## Study text:
---+---

Embedding Transfer with Label Relaxation for Improved Metric Learning

Official PyTorch implementation of CVPR 2021 paper Embedding Transfer with Label Relaxation for Improved Metric Learning.

Embedding trnasfer with Relaxed Contrastive Loss improves performance, or reduces sizes and output dimensions of embedding model effectively.

This repository provides source code of experiments on three datasets (CUB-200-2011, Cars-196 and Stanford Online Products) including relaxed contrastive loss, relaxed MS loss, and 6 other knowledge distillation or embedding transfer methods such as:

• FitNet, Fitnets: hints for thin deep nets
• Attention, Paying More Attention to Attention: Improving the Performance of Convolutional Neural Networks via Attention Transfer
• CRD, Contrastive Representation Distillation
• DarkRank, Darkrank: Accelerating Deep Metric Learning via Cross Sample Similarities Transfer
• PKT, Learning Deep Representations with Probabilistic Knowledge Transfer
• RKD, Relational Knowledge Distillation

Overview

Relaxed Contrastive Loss

• Relaxed contrastive loss exploits pairwise similarities between samples in the source embedding space as relaxed labels, and transfers them through a contrastive loss used for learning target embedding models.

Experimental Restuls

• Our method achieves the state of the art when embedding dimension is 512, and is as competitive as recent metric learning models even with a substantially smaller embedding dimension. In all experiments, it is superior to other embedding transfer techniques.

Requirements

• Python3
• PyTorch (> 1.0)
• NumPy
• tqdm
• wandb
• Pytorch-Metric-Learning

Prepare Datasets

1. Download three public benchmarks for deep metric learning.

   • CUB-200-2011
   • Cars-196 (Img, Annotation)
   • Stanford Online Products (Link)

2. Extract the tgz or zip file into ./data/ (Exceptionally, for Cars-196, put the files in a ./data/cars196)

Prepare Pretrained Source models

Download the pretrained source models using ./scripts/download_pretrained_source_models.sh.

sh scripts/download_pretrained_source_models.sh

Training Target Embedding Network with Relaxed Contrastive Loss

Self-transfer Setting

• Transfer the knowledge of source model to target model with the same architecture and embedding dimension for performance improvement.
• Source Embedding Network (BN–Inception, 512 dim) 🠢 Target Embedding Network (BN–Inception, 512 dim)

---+---

## Stored data:

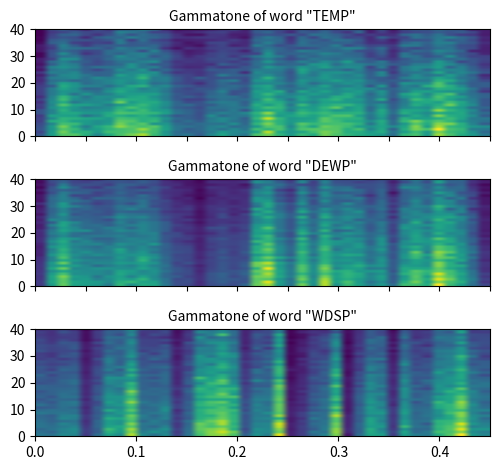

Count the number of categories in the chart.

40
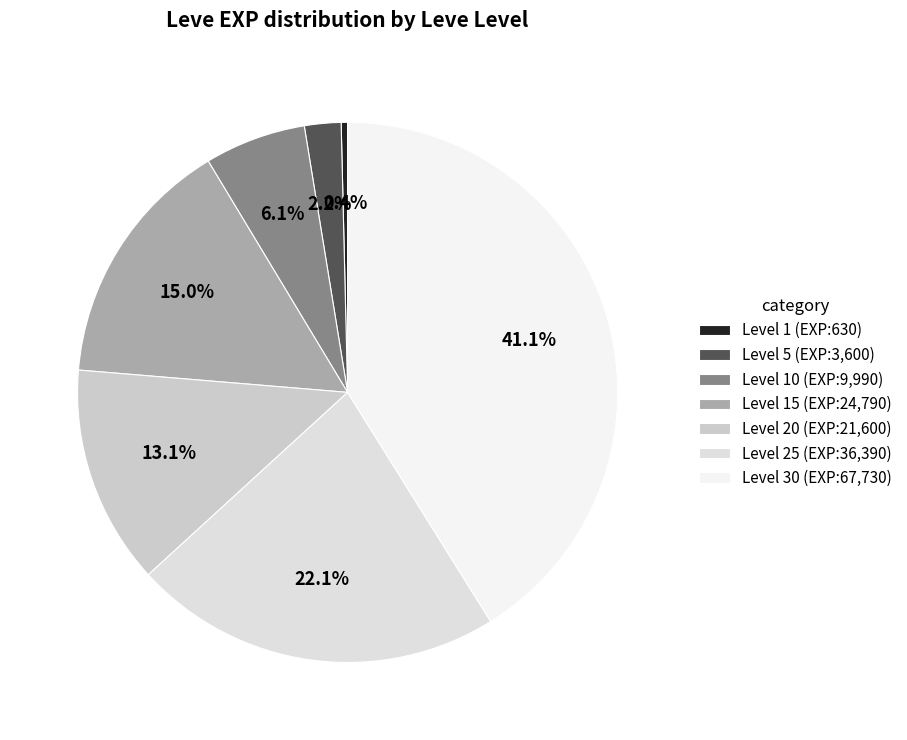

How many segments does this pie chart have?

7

---+---

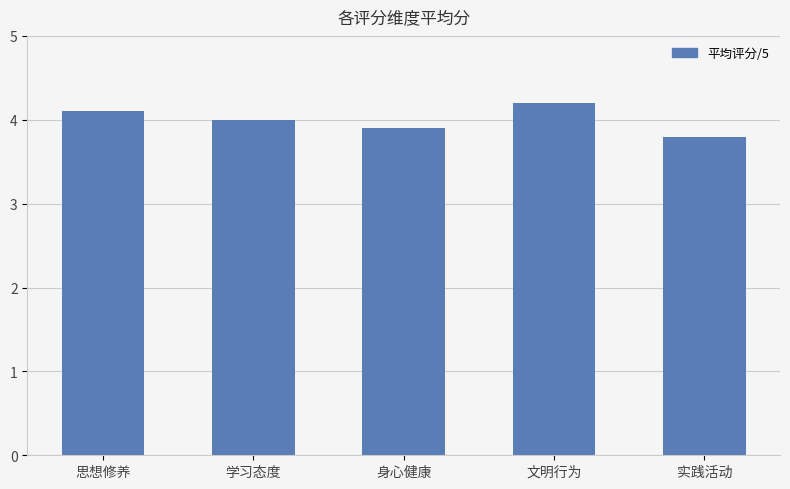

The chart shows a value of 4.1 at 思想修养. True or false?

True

---+---

## Brief A:
Copy out the records word for word, starting with the line containing "Count the number of categories in the chart." and going on through the line containing "How many segments does this pie chart have?". Omit the pictures.
## Brief B:
Resume the README on embedding transfer with relaxed contrastive loss, picking up right after its last line.
The README text and the records are unrelated to each other.

## Exercise answer A:
Count the number of categories in the chart.

40

How many segments does this pie chart have?

## Exercise answer B:
CUB-200-2011

python code/train_target.py --gpu-id 0 --loss Relaxed_Contra --model bn_inception \
--embedding-size 512 --batch-size 90 --IPC 2 --dataset cub --epochs 90 \
--source-ckpt ./pretrained_source/bn_inception/cub_bn_inception_512dim_Proxy_Anchor_ckpt.pth \
--view 2 --sigma 1 --delta 1 --save 1

Cars-196

python code/train_target.py --gpu-id 0 --loss Relaxed_Contra --model bn_inception \ 
--embedding-size 512 --batch-size 90 --IPC 2 --dataset cars --epochs 90 \
--source-ckpt ./pretrained_source/bn_inception/cars_bn_inception_512dim_Proxy_Anchor_ckpt.pth \
--view 2 --sigma 1 --delta 1 --save 1

SOP

python code/train_target.py --gpu-id 0 --loss Relaxed_Contra --model bn_inception \
--embedding-size 512 --batch-size 90 --IPC 2 --dataset SOP --epochs 150 \
--source-ckpt ./pretrained_source/bn_inception/SOP_bn_inception_512dim_Proxy_Anchor_ckpt.pth \
--view 2 --sigma 1 --delta 1 --save 1

Dimensionality Reduction Setting

• Transfer to the same architecture with a lower embedding dimension for efficient image retrieval.
• Source Embedding Network (BN–Inception, 512 dim) 🠢 Target Embedding Network (BN–Inception, 64 dim)

CUB-200-2011

python code/train_target.py --gpu-id 0 --loss Relaxed_Contra --model bn_inception \
--embedding-size 64 --batch-size 90 --IPC 2 --dataset cub --epochs 90 \
--source-ckpt ./pretrained_source/bn_inception/cub_bn_inception_512dim_Proxy_Anchor_ckpt.pth \
--view 2 --sigma 1 --delta 1 --save 1

Cars-196

python code/train_target.py --gpu-id 0 --loss Relaxed_Contra --model bn_inception \
--embedding-size 64 --batch-size 90 --IPC 2 --dataset cars --epochs 90 \
--source-ckpt ./pretrained_source/bn_inception/cars_bn_inception_512dim_Proxy_Anchor_ckpt.pth \
--view 2 --sigma 1 --delta 1 --save 1

SOP

python code/train_target.py --gpu-id 0 --loss Relaxed_Contra --model bn_inception \
--embedding-size 64 --batch-size 90 --IPC 2 --dataset SOP --epochs 150 \
--source-ckpt ./pretrained_source/bn_inception/SOP_bn_inception_512dim_Proxy_Anchor_ckpt.pth \
--view 2 --sigma 1 --delta 1 --save 1

Model Compression Setting

• Transfer to a smaller network with a lower embedding dimension for usage in low-power and resource limited devices.
• Source Embedding Network (ResNet50, 512 dim) 🠢 Target Embedding Network (ResNet18, 128 dim)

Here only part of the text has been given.